Dados
%%

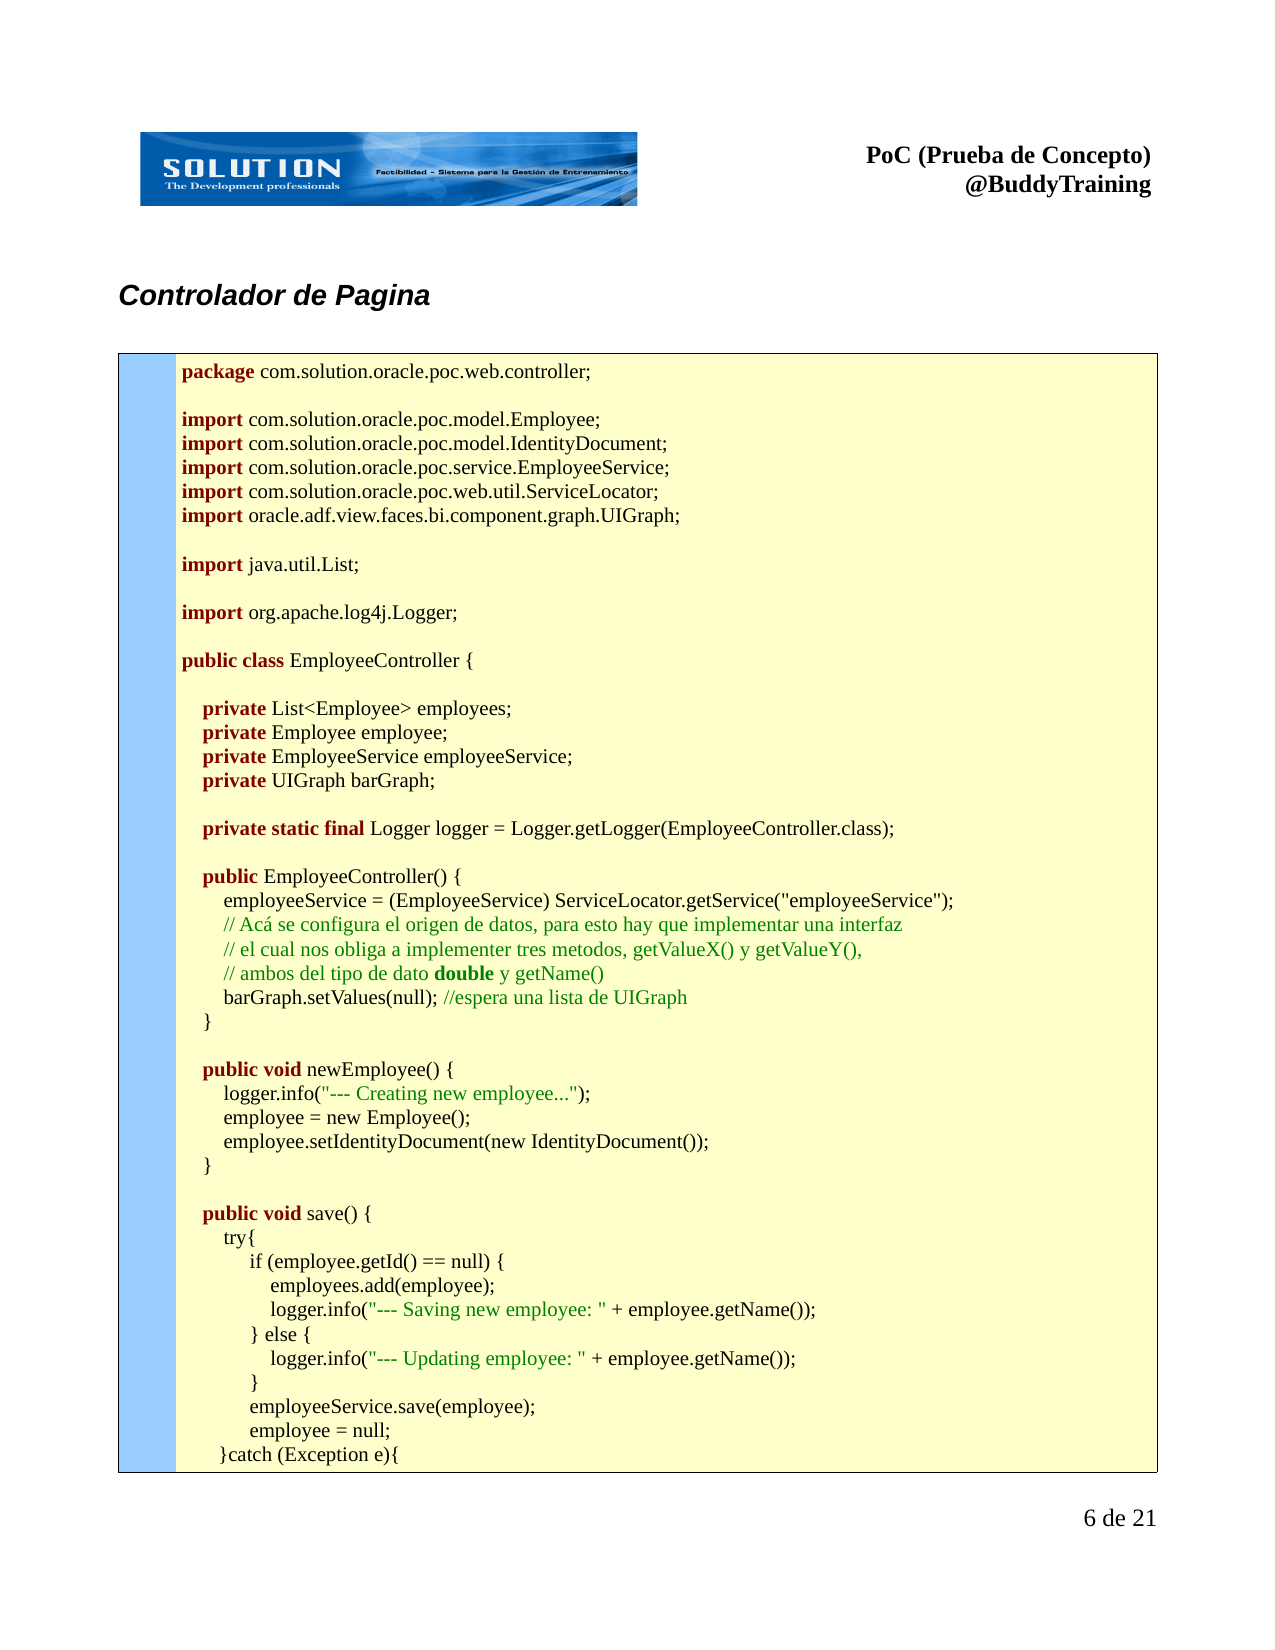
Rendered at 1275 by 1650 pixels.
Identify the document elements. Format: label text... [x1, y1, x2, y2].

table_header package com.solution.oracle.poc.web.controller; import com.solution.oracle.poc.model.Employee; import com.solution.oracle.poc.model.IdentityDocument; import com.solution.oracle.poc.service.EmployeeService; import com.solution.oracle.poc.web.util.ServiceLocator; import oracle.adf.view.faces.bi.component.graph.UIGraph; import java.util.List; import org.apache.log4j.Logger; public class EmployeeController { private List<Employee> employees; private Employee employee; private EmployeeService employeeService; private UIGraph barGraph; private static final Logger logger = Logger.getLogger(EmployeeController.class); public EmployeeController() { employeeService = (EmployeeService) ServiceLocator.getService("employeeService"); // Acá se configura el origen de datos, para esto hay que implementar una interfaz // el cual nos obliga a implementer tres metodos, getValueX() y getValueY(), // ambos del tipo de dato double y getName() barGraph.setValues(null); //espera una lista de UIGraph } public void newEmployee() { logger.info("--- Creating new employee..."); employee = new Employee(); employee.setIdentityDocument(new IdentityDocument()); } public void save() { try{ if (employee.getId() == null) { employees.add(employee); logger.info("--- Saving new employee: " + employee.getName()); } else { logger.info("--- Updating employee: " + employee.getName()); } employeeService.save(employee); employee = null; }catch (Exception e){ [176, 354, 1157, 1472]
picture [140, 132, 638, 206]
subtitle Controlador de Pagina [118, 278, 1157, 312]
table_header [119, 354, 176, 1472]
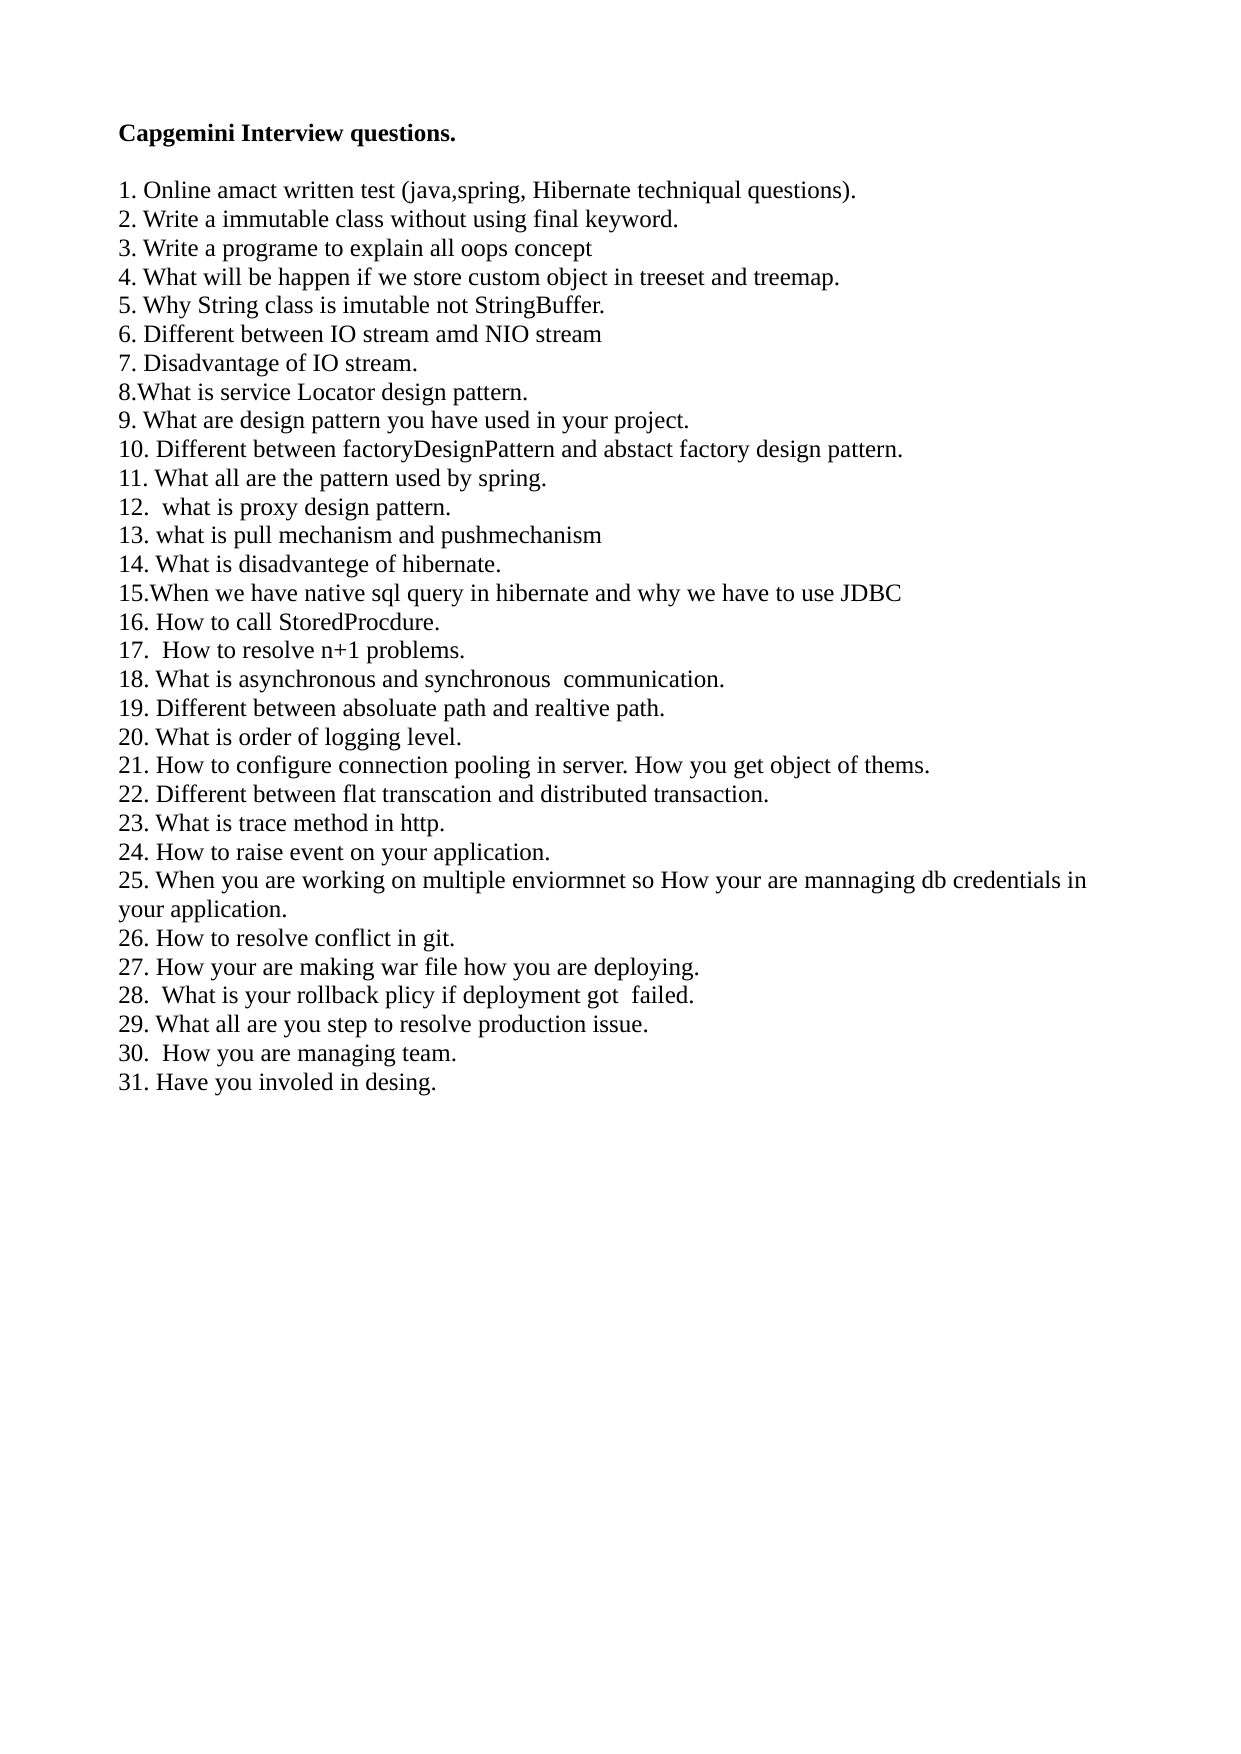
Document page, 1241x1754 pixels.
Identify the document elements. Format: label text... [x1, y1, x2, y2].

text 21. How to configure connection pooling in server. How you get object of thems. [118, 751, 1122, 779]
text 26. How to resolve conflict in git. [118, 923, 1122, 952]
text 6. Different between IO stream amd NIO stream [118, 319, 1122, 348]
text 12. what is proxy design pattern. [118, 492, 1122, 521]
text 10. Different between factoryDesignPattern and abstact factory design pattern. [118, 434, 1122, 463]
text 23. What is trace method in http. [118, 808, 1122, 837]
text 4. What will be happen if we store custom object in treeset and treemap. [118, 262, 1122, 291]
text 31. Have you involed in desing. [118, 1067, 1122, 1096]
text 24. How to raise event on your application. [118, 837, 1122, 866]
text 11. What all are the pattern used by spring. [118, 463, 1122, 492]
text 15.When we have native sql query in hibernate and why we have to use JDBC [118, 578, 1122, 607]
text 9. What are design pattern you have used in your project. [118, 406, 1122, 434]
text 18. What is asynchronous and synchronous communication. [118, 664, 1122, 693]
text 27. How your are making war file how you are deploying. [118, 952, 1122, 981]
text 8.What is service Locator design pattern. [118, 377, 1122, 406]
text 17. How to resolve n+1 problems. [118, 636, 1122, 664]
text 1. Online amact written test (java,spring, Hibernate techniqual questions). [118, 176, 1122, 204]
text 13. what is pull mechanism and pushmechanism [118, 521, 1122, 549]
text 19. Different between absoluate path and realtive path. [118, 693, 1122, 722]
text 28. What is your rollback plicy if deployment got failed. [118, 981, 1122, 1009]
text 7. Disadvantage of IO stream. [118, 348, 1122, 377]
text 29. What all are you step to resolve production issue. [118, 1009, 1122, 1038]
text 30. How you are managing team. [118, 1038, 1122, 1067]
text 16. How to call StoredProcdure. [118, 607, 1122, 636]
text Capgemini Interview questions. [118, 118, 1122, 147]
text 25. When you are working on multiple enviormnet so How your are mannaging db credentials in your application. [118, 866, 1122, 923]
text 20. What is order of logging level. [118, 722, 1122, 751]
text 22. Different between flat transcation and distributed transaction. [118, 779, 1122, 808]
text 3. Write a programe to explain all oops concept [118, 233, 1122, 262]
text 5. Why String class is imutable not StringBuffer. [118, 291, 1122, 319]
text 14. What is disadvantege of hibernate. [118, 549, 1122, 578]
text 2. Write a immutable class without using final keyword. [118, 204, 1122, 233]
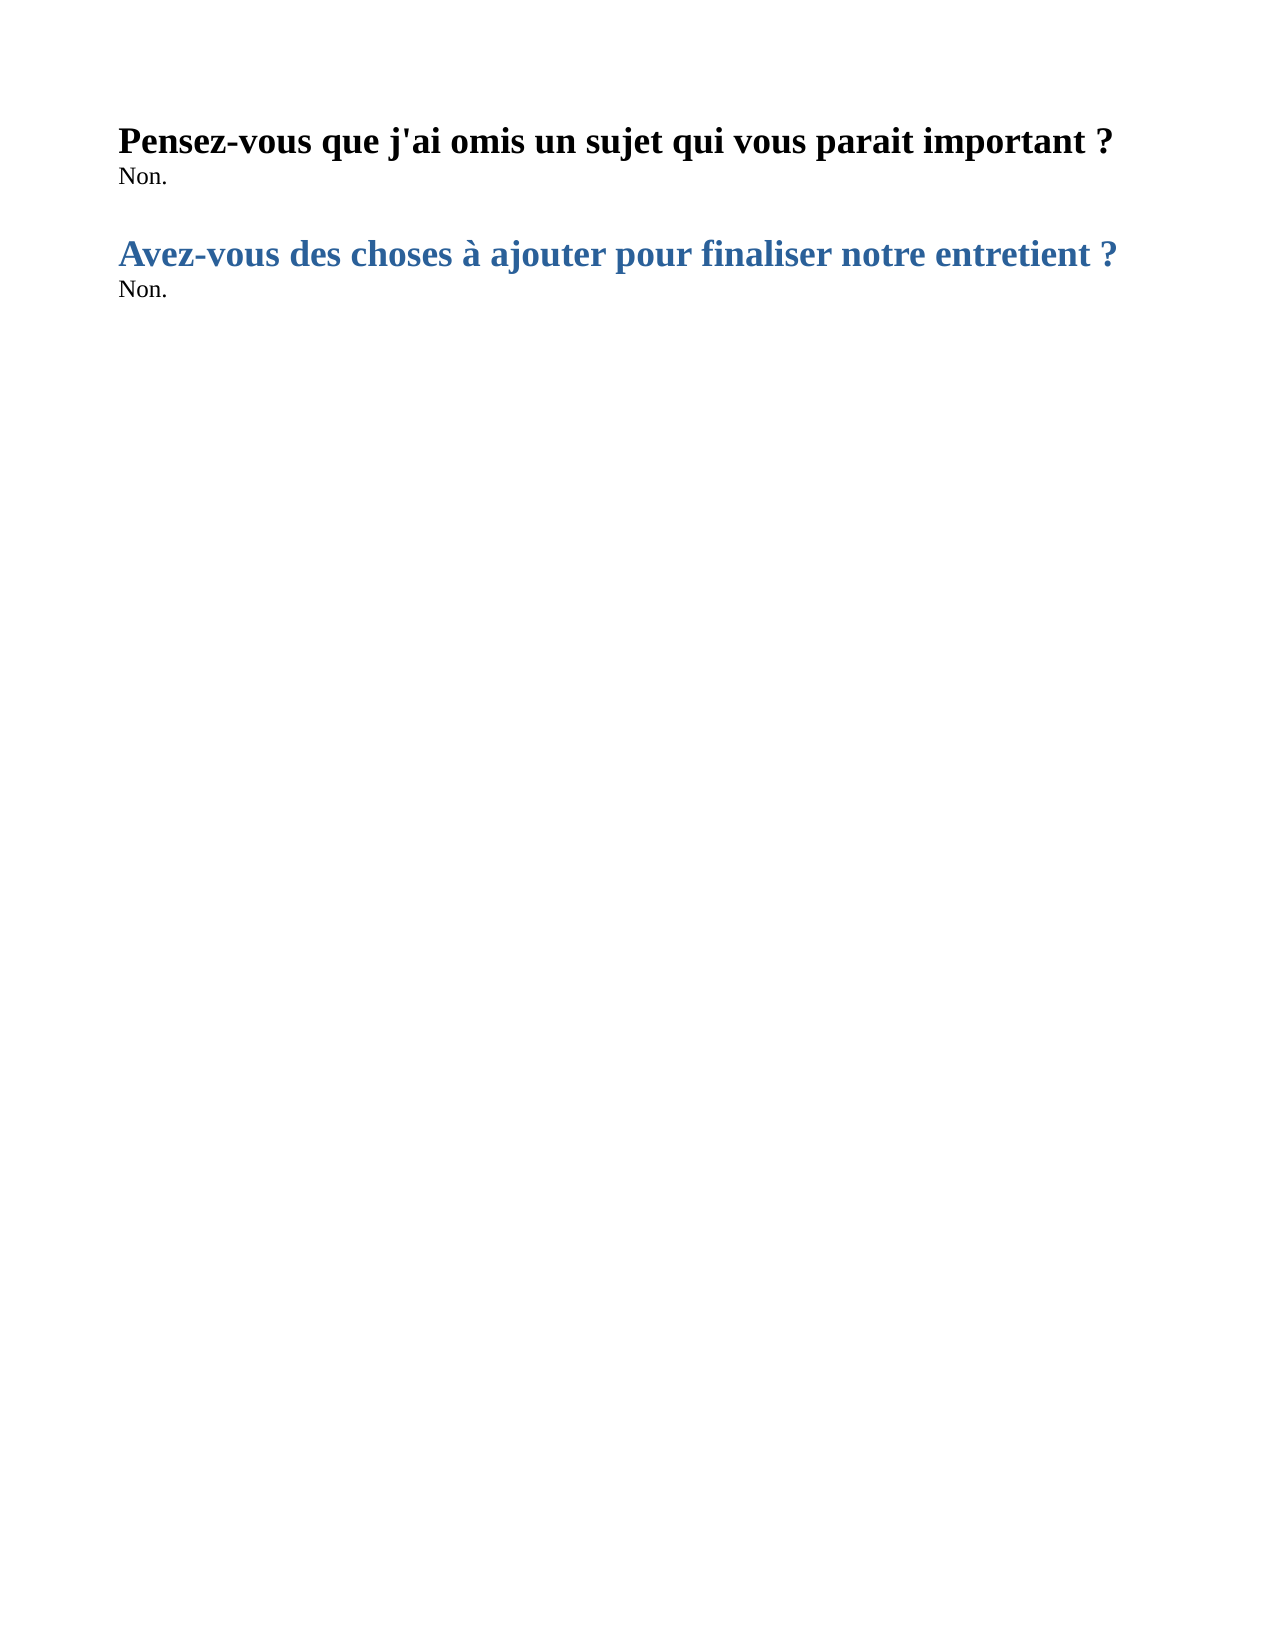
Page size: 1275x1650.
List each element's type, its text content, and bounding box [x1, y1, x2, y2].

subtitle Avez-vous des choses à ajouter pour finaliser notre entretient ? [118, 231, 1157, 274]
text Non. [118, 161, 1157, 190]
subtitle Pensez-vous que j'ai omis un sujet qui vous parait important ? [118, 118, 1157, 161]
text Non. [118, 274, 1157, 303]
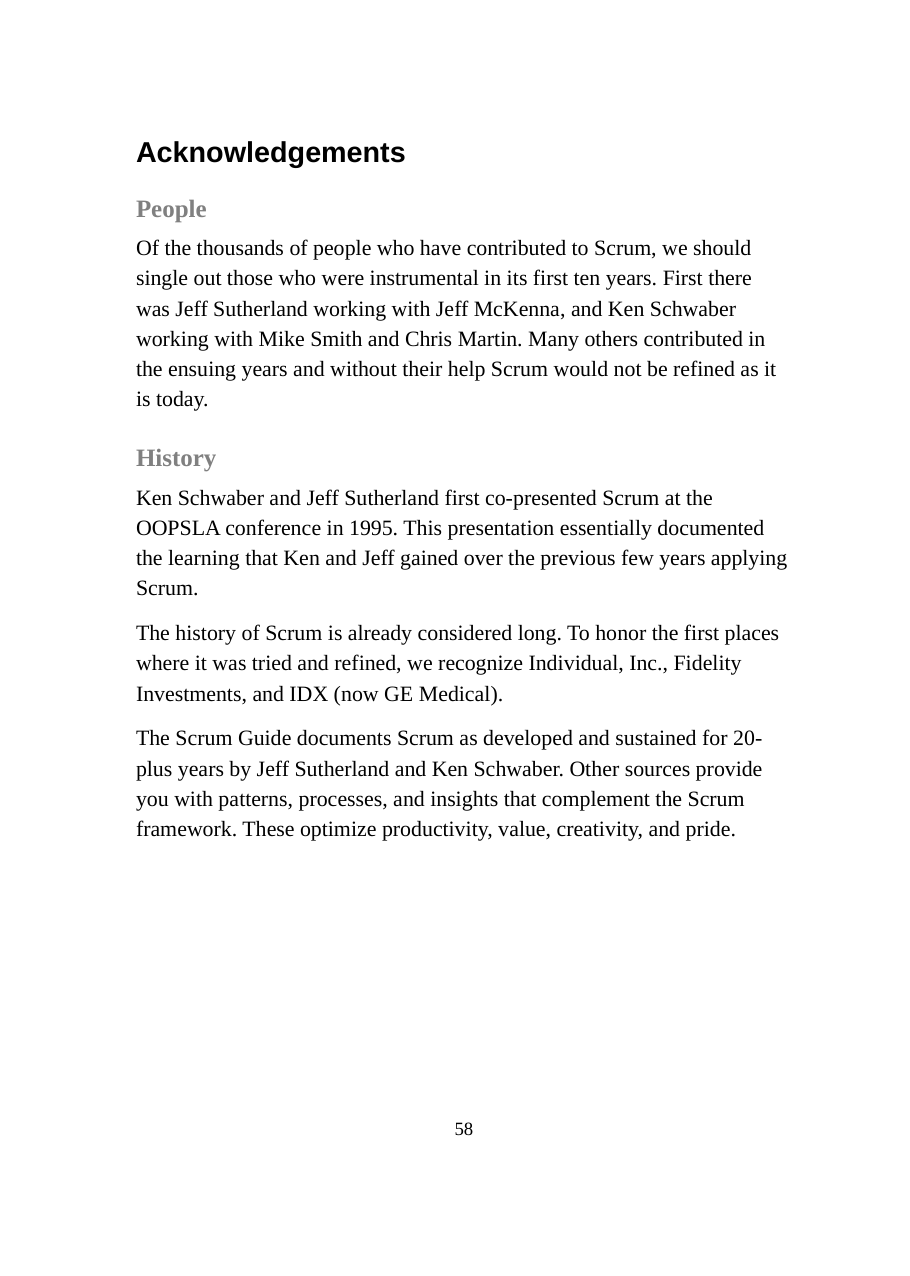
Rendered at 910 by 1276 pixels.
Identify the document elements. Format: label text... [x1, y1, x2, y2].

%%

Instruções a seguir
Altere "document elements" para "page elements" nas linhas dos dados que vão da que contém "Rendered at 910 by 1276 pixels." até o fim dos dados, inclusive. Reproduza apenas essas linhas e mantenha todo o restante inalterado.

Solução
Rendered at 910 by 1276 pixels.
Identify the page elements. Format: label text... [x1, y1, x2, y2].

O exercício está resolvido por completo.